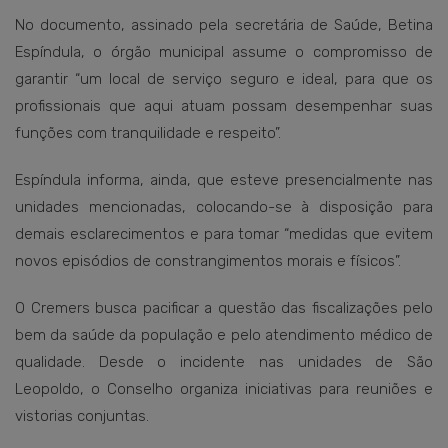
No documento, assinado pela secretária de Saúde, Betina
Espíndula, o órgão municipal assume o compromisso de
garantir “um local de serviço seguro e ideal, para que os
profissionais que aqui atuam possam desempenhar suas
funções com tranquilidade e respeito”.
Espíndula informa, ainda, que esteve presencialmente nas
unidades mencionadas, colocando-se à disposição para
demais esclarecimentos e para tomar “medidas que evitem
novos episódios de constrangimentos morais e físicos”.
O Cremers busca pacificar a questão das fiscalizações pelo
bem da saúde da população e pelo atendimento médico de
qualidade. Desde o incidente nas unidades de São
Leopoldo, o Conselho organiza iniciativas para reuniões e
vistorias conjuntas.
⁂
Write down exactly the line that contains "profissionais que aqui" along with all later lines of the material, ending at its final line.

Result of this task
profissionais que aqui atuam possam desempenhar suas
funções com tranquilidade e respeito”.
Espíndula informa, ainda, que esteve presencialmente nas
unidades mencionadas, colocando-se à disposição para
demais esclarecimentos e para tomar “medidas que evitem
novos episódios de constrangimentos morais e físicos”.
O Cremers busca pacificar a questão das fiscalizações pelo
bem da saúde da população e pelo atendimento médico de
qualidade. Desde o incidente nas unidades de São
Leopoldo, o Conselho organiza iniciativas para reuniões e
vistorias conjuntas.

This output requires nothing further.